Eventual adoption of WMA on iPods is unavoidable, as even diehard Mac activists will at some point have to concede that it kicks the crap out of Apple's version of AAC any day of the week, and twice on Sundays.
Reply #6 Top
Uhh...misterME...no.

every audiophile knows the AAC sounds much better than WMA...the only thing that WMA has that AAC doesn't is hundreds of millions of PeeCee users leashed to it. I don't think Apple will EVER adopt WMA..the point of iTunes and iPod for the PC is to get more windoze users to switch to teh mac, and realize how much better it is. Apple is a computer maker, that's the bottom line, and in the end, that's what it all boils down to.
Reply #7 Top
Oh yea, almost forgot, AAC is only used with the ITMS. They don't call it an AAC player...it's called an MP3 player...ya know, MP3? The audio standard? iPod also plays WAVs and AIFF files, along with mp3s and AACs
Reply #8 Top
I won't dispute the merits of Mac over PC (fact is, I agree that it's better in a lot of areas), or of AAC over WMA. But note that I said "the specific, proprietary version of AAC that Apple uses," and not AAC in general.

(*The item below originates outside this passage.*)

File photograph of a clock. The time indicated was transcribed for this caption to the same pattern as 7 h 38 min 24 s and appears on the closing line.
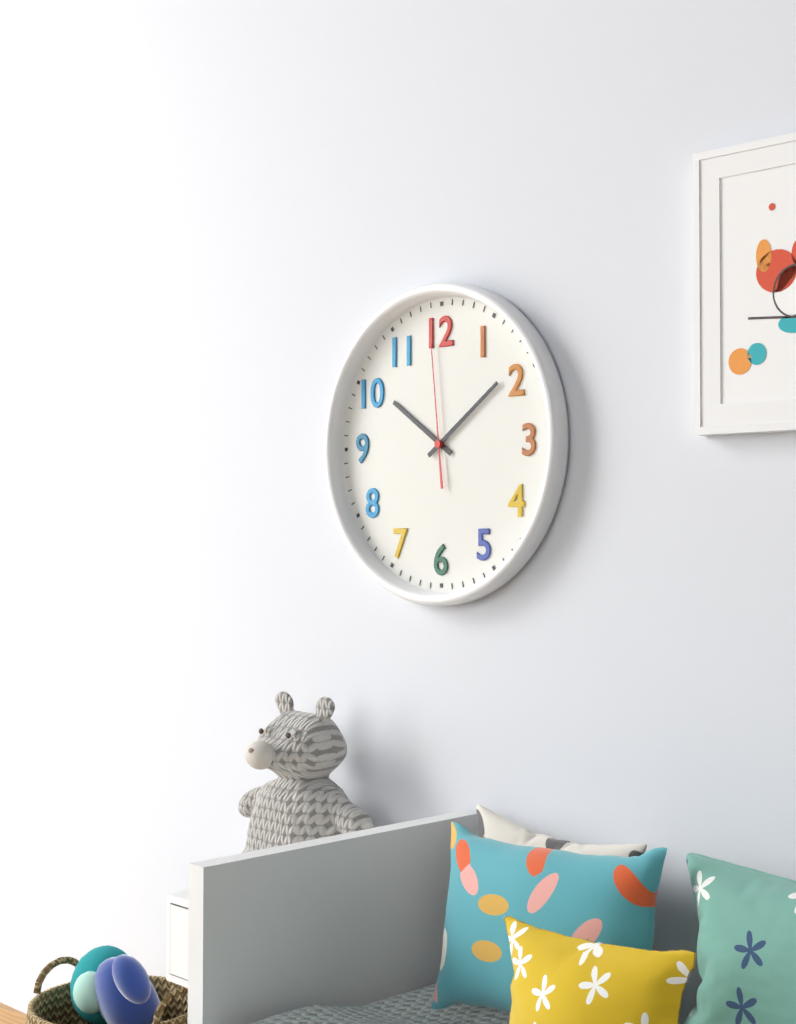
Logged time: 10 h 09 min 59 s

Would it hurt you to read before you start slinging your petty little paranoid sarcasms my way?

Either way, I don't really care. I have no intention of buying an HP iPod any more than I would the costly and restrictive Apple iPod (especially since the HP one will be just as costly and restrictive). I'll stick with Rhapsody and Nomad until I upgrade to one of the neat little personal A/V devices that will sweep the market this or early next year.

I just find it odd that HP would make the collossal mistake of aligning themselves with a company that has shown again and again that even when they get it right, they fail (or at least don't ever really succeed).
Reply #9 Top
hahaha misterME you have to be kidding me..

ever hear of a little thing called the iMac...A.K.A. the best seling and fastest selling computer ever made? And the iPod? The number one MP3 player in the world? and iTunes music store, number one as well? and oh yea...Apple's video software being industry standard?

maybe YOU should read a litle more carefully when you send me your IGNORANT little comments
Reply #10 Top
WMA is metallic sounding. to get rid of that you got to do at least 128k and that size you might as well do mp3. Heck, why not go AAC where it will at least sound like a 192k mp3 then at that rate?

As for only one player only playing AAC, its not true. Theres been a winamp plugin for months, and Realplayer 10 does it too all without stripping the copy protection. Its not that hard for others to support it. Much better then the crap you have to sometimes go through with lisences on WMA. Only thing I can say that WMA excels at is at lossless, which no portable supports anyways.